My contention is that Aidan and Richard would do a better job of examining whatever trust relationship exists between the political process and the country’s ‘intelligence’ services than the Butler inquiry ever will. There are a million and one reasons why they’ll never get the chance to do this better job of course and all of them are to do with publicness.
In the sense that James P Carse uses the term in his book Finite and infinite games, Aidan and Richard have no ‘title’. Titles, Carse reckons, arise from past triumphs and as a result ‘There are precise ways in which one may no longer compete with (for example) the Dalai Lama or the Heavyweight Champion of the World’. Or, one might add, a former Cabinet Secretary and MI6. Publicness is itself a bullet-proof title with which one may not compete and for which, as a result, the notion of ‘conflict of interest’ cannot possibly exist.
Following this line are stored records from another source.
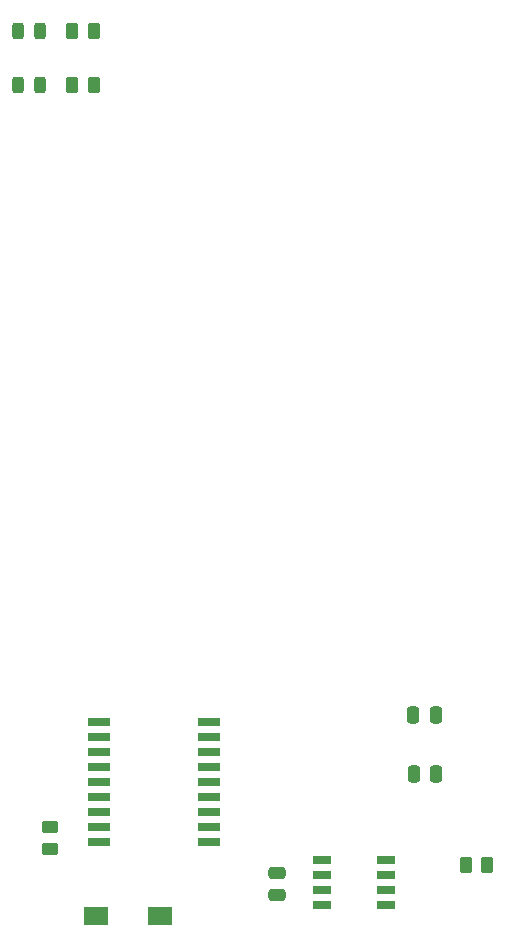
<source format=gbr>
%TF.GenerationSoftware,KiCad,Pcbnew,(6.0.10)*%
%TF.CreationDate,2023-02-10T12:49:52-06:00*%
%TF.ProjectId,lowerArm,6c6f7765-7241-4726-9d2e-6b696361645f,rev?*%
%TF.SameCoordinates,Original*%
%TF.FileFunction,Paste,Top*%
%TF.FilePolarity,Positive*%
%FSLAX46Y46*%
G04 Gerber Fmt 4.6, Leading zero omitted, Abs format (unit mm)*
G04 Created by KiCad (PCBNEW (6.0.10)) date 2023-02-10 12:49:52*
%MOMM*%
%LPD*%
G01*
G04 APERTURE LIST*
G04 Aperture macros list*
%AMRoundRect*
0 Rectangle with rounded corners*
0 $1 Rounding radius*
0 $2 $3 $4 $5 $6 $7 $8 $9 X,Y pos of 4 corners*
0 Add a 4 corners polygon primitive as box body*
4,1,4,$2,$3,$4,$5,$6,$7,$8,$9,$2,$3,0*
0 Add four circle primitives for the rounded corners*
1,1,$1+$1,$2,$3*
1,1,$1+$1,$4,$5*
1,1,$1+$1,$6,$7*
1,1,$1+$1,$8,$9*
0 Add four rect primitives between the rounded corners*
20,1,$1+$1,$2,$3,$4,$5,0*
20,1,$1+$1,$4,$5,$6,$7,0*
20,1,$1+$1,$6,$7,$8,$9,0*
20,1,$1+$1,$8,$9,$2,$3,0*%
G04 Aperture macros list end*
%ADD10RoundRect,0.243750X0.243750X0.456250X-0.243750X0.456250X-0.243750X-0.456250X0.243750X-0.456250X0*%
%ADD11RoundRect,0.250000X-0.262500X-0.450000X0.262500X-0.450000X0.262500X0.450000X-0.262500X0.450000X0*%
%ADD12RoundRect,0.250000X-0.250000X-0.475000X0.250000X-0.475000X0.250000X0.475000X-0.250000X0.475000X0*%
%ADD13R,2.000000X1.600000*%
%ADD14RoundRect,0.250000X-0.475000X0.250000X-0.475000X-0.250000X0.475000X-0.250000X0.475000X0.250000X0*%
%ADD15R,1.525000X0.650000*%
%ADD16RoundRect,0.250000X-0.450000X0.262500X-0.450000X-0.262500X0.450000X-0.262500X0.450000X0.262500X0*%
%ADD17R,1.850000X0.650000*%
G04 APERTURE END LIST*
D10*
%TO.C,CAN*%
X124850000Y-56515000D03*
X122975000Y-56515000D03*
%TD*%
D11*
%TO.C,R3*%
X127572000Y-61087000D03*
X129397000Y-61087000D03*
%TD*%
D12*
%TO.C,C3*%
X156459448Y-114456458D03*
X158359448Y-114456458D03*
%TD*%
D13*
%TO.C,REF\u002A\u002A*%
X129634000Y-131445000D03*
X135034000Y-131445000D03*
%TD*%
D12*
%TO.C,C2*%
X156510248Y-119434858D03*
X158410248Y-119434858D03*
%TD*%
D14*
%TO.C,C1*%
X144912648Y-127781258D03*
X144912648Y-129681258D03*
%TD*%
D15*
%TO.C,U4*%
X148703048Y-126724658D03*
X148703048Y-127994658D03*
X148703048Y-129264658D03*
X148703048Y-130534658D03*
X154127048Y-130534658D03*
X154127048Y-129264658D03*
X154127048Y-127994658D03*
X154127048Y-126724658D03*
%TD*%
D11*
%TO.C,R3*%
X160885500Y-127127000D03*
X162710500Y-127127000D03*
%TD*%
%TO.C,R3*%
X127572000Y-56515000D03*
X129397000Y-56515000D03*
%TD*%
D16*
%TO.C,R2*%
X125730000Y-123928500D03*
X125730000Y-125753500D03*
%TD*%
D17*
%TO.C,U3*%
X139168000Y-125222000D03*
X139168000Y-123952000D03*
X139168000Y-122682000D03*
X139168000Y-121412000D03*
X139168000Y-120142000D03*
X139168000Y-118872000D03*
X139168000Y-117602000D03*
X139168000Y-116332000D03*
X139168000Y-115062000D03*
X129818000Y-115062000D03*
X129818000Y-116332000D03*
X129818000Y-117602000D03*
X129818000Y-118872000D03*
X129818000Y-120142000D03*
X129818000Y-121412000D03*
X129818000Y-122682000D03*
X129818000Y-123952000D03*
X129818000Y-125222000D03*
%TD*%
D10*
%TO.C,REF\u002A\u002A*%
X124850000Y-61087000D03*
X122975000Y-61087000D03*
%TD*%
M02*

</source>
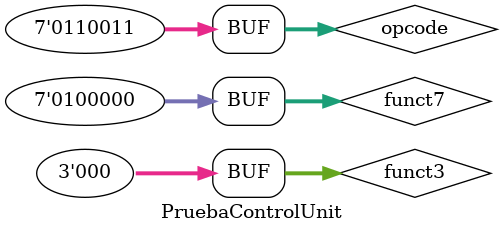
<source format=v>
`timescale 1ns / 1ps


module PruebaControlUnit;

	/*
	Objetivo
	Comprobar que las salidas de la unidad de control correspondan con la tabla de verdad realizada
	*/

	// Inputs
	reg [6:0] opcode;
	reg [2:0] funct3;
	reg [6:0] funct7;

	// Outputs
	wire branch;
	wire storeByte;
	wire PC_Source;
	wire loadByte;
	wire writeReg;
	wire ALU_src;
	wire writeMem;
	wire memReg;
	wire contA1;
	wire contJAL;
	wire contJALR;
	wire [2:0] contExt;
	wire [2:0] contALU;

	// Instantiate the Unit Under Test (UUT)
	ControlUnit uut (
		.opcode(opcode), 
		.funct3(funct3), 
		.funct7(funct7), 
		.branch(branch), 
		.storeByte(storeByte), 
		.PC_Source(PC_Source), 
		.loadByte(loadByte), 
		.writeReg(writeReg), 
		.ALU_src(ALU_src), 
		.writeMem(writeMem), 
		.memReg(memReg), 
		.contA1(contA1), 
		.contJAL(contJAL), 
		.contJALR(contJALR), 
		.contExt(contExt), 
		.contALU(contALU)
	);

	initial begin
		// Initialize Inputs
		opcode = 0;
		funct3 = 0;
		funct7 = 0;
		
		// Wait 100 ns for global reset to finish
		#20;
        
		// Add stimulus here
		
		// LUI
		opcode = 7'b0110111;
		funct3 = 3'b010;
		funct7 = 47;
		
		// Resultados esperados 
		/*
		branch = 0;
		storeByte = 0;
		PC_Source = 0;
		loadByte = x;
		writeReg = 1;
		ALU_src = 1;
		writeMem = 0;
		memReg = 0;
		contA1 = 1;
		contJAL = 0;
		contJALR = 0;
		contExt = 3'b101;
		contALU = 3'b000;
		*/
		
		#20; // Espera 20ns
		
		// JAL
		opcode = 7'b1101111;
		funct3 = 3'b011;
		funct7 = 100;
		
		// Resultados esperados 
		/*
		branch = 0;
		storeByte = 0;
		PC_Source = 1;
		loadByte = x;
		writeReg = 1;
		ALU_src = 1;
		writeMem = 0;
		memReg = 0;
		contA1 = x;
		contJAL = 1;
		contJALR = 1;
		contExt = 3'b010;
		contALU = 3'b000;
		*/
		
		#20;
		
		// JALR
		opcode = 7'b1100111;
		funct3 = 3'b111;
		funct7 = 97;
		
		// Resultados esperados 
		/*
		branch = 0;
		storeByte = 0;
		PC_Source = 1;
		loadByte = x;
		writeReg = 1;
		ALU_src = 1;
		writeMem = 0;
		memReg = 0;
		contA1 = 0;
		contJAL = 0;
		contJALR = 1;
		contExt = 3'b000;
		contALU = 3'b000;
		*/
		
		#20;
		
		// BNE
		opcode = 7'b1100011;
		funct3 = 3'b000;
		funct7 = 3;
		
		// Resultados esperados 
		/*
		branch = 1;
		storeByte = 0;
		PC_Source = 0;
		loadByte = x;
		writeReg = 1;
		ALU_src = 1;
		writeMem = 0;
		memReg = x;
		contA1 = 0;
		contJAL = 0;
		contJALR = 0;
		contExt = 3'b011;
		contALU = 3'b001;
		*/
		
		#20;
		
		// LW
		opcode = 7'b0000011;
		funct3 = 3'b010;
		funct7 = 7'b0000000;
		
		// Resultados esperados 
		/*
		branch = 0;
		storeByte = 0;
		PC_Source = 0;
		loadByte = 0;
		writeReg = 1;
		ALU_src = 1;
		writeMem = 0;
		memReg = 1;
		contA1 = 0;
		contJAL = 0;
		contJALR = 0;
		contExt = 3'b101;
		contALU = 3'b000;
		*/
		
		#20;
		
		// LBU
		opcode = 7'b0000011;
		funct3 = 3'b100;
		funct7 = 7'b0011000;
		
		// Resultados esperados 
		/*
		branch = 0;
		storeByte = 0;
		PC_Source = 0;
		loadByte = 1;
		writeReg = 1;
		ALU_src = 1;
		writeMem = 0;
		memReg = 1;
		contA1 = 0;
		contJAL = 0;
		contJALR = 0;
		contExt = 3'b101;
		contALU = 3'b000;
		*/
		
		#20;
		
		// SB
		opcode = 7'b0100011;
		funct3 = 3'b000;
		funct7 = 7'b0100100;
		
		// Resultados esperados 
		/*
		branch = 0;
		storeByte = 1;
		PC_Source = 0;
		loadByte = x;
		writeReg = 0;
		ALU_src = 1;
		writeMem = 1;
		memReg = x;
		contA1 = 0;
		contJAL = 0;
		contJALR = 0;
		contExt = 3'b100;
		contALU = 3'b000;
		*/
		
		#20;
		
		// SW
		opcode = 7'b1100011;
		funct3 = 3'b010;
		funct7 = 7'b1000101;
		
		// Resultados esperados 
		/*
		branch = 0;
		storeByte = 0;
		PC_Source = 0;
		loadByte = 0;
		writeReg = 0;
		ALU_src = 1;
		writeMem = 1;
		memReg = x;
		contA1 = 0;
		contJAL = 0;
		contJALR = 0;
		contExt = 3'b100;
		contALU = 3'b000;
		*/
		
		#20;
		
		// ADDI
		opcode = 7'b0010011;
		funct3 = 3'b000;
		funct7 = 7'b0110000;
		
		// Resultados esperados 
		/*
		branch = 0;
		storeByte = 0;
		PC_Source = 0;
		loadByte = x;
		writeReg = 1;
		ALU_src = 1;
		writeMem = 0;
		memReg = 0;
		contA1 = 0;
		contJAL = 0;
		contJALR = 0;
		contExt = 3'b000;
		contALU = 3'b000;
		*/
		
		#20;
		
		// XORI
		opcode = 7'b0010011;
		funct3 = 3'b100;
		funct7 = 7'b0101000;
		
		// Resultados esperados 
		/*
		branch = 0;
		storeByte = 0;
		PC_Source = 0;
		loadByte = x;
		writeReg = 1;
		ALU_src = 1;
		writeMem = 0;
		memReg = 0;
		contA1 = 0;
		contJAL = 0;
		contJALR = 0;
		contExt = 3'b000;
		contALU = 3'b010;
		*/
		
		#20;
		
		// ANDI
		opcode = 7'b0010011;
		funct3 = 3'b111;
		funct7 = 7'b0000111;
		
		// Resultados esperados 
		/*
		branch = 0;
		storeByte = 0;
		PC_Source = 0;
		loadByte = x;
		writeReg = 1;
		ALU_src = 1;
		writeMem = 0;
		memReg = 0;
		contA1 = 0;
		contJAL = 0;
		contJALR = 0;
		contExt = 3'b000;
		contALU = 3'b011;
		*/
		
		#20;
		
		// SLLI
		opcode = 7'b0010011;
		funct3 = 3'b001;
		funct7 = 7'b0000000;
		
		// Resultados esperados 
		/*
		branch = 0;
		storeByte = 0;
		PC_Source = 0;
		loadByte = x;
		writeReg = 1;
		ALU_src = 1;
		writeMem = 0;
		memReg = 0;
		contA1 = 0;
		contJAL = 0;
		contJALR = 0;
		contExt = 3'b001;
		contALU = 3'b100;
		*/
		
		#20;
		
		// SRLI
		opcode = 7'b0010011;
		funct3 = 3'b101;
		funct7 = 7'b0000000;
		
		// Resultados esperados 
		/*
		branch = 0;
		storeByte = 0;
		PC_Source = 0;
		loadByte = x;
		writeReg = 1;
		ALU_src = 1;
		writeMem = 0;
		memReg = 0;
		contA1 = 0;
		contJAL = 0;
		contJALR = 0;
		contExt = 3'b001;
		contALU = 3'b101;
		*/
		
		#20;
		
		// SRAI
		opcode = 7'b0010011;
		funct3 = 3'b101;
		funct7 = 7'b0100000;
		
		// Resultados esperados 
		/*
		branch = 0;
		storeByte = 0;
		PC_Source = 0;
		loadByte = x;
		writeReg = 1;
		ALU_src = 1;
		writeMem = 0;
		memReg = 0;
		contA1 = 0;
		contJAL = 0;
		contJALR = 0;
		contExt = 3'b001;
		contALU = 3'b110;
		*/
		
		#20;
		
		// ADD
		opcode = 7'b0110011;
		funct3 = 3'b000;
		funct7 = 7'b0000000;
		
		// Resultados esperados 
		/*
		branch = 0;
		storeByte = 0;
		PC_Source = 0;
		loadByte = x;
		writeReg = 1;
		ALU_src = 0;
		writeMem = 0;
		memReg = 0;
		contA1 = 0;
		contJAL = 0;
		contJALR = 0;
		contExt = x;
		contALU = 3'b000;
		*/
		
		#20;
		
		// SUB
		opcode = 7'b0110011;
		funct3 = 3'b000;
		funct7 = 7'b0100000;
		
		// Resultados esperados 
		/*
		branch = 0;
		storeByte = 0;
		PC_Source = 0;
		loadByte = x;
		writeReg = 1;
		ALU_src = 0;
		writeMem = 0;
		memReg = 0;
		contA1 = 0;
		contJAL = 0;
		contJALR = 0;
		contExt = 3'b000;
		contALU = 3'b001;
		*/
		
	end
      
endmodule


</source>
According to Carse, titles – captain, sir, lord, professor, your excellency etc – signal not only a mode of address but also a manner of address – saluting, averting the eyes, bowing, respectful silence etc. Worst of all for trust in this specific instance and for its wider implications, titles signal a content of address – only certain subjects are suitable for discussion with an archbishop, an admiral or an inquiry judge who is a former Cabinet Secretary. Titles are the public face of publicness.
The idea that a process that readily gives rise to misleading intelligence (leading to the illegal invasion of a foreign country) is itself too important to have its secrets revealed for fear of destroying our trust in it is an irony that publicness has absolutely no difficulty swallowing. Publicness will swallow anything. In the end it feeds off itself.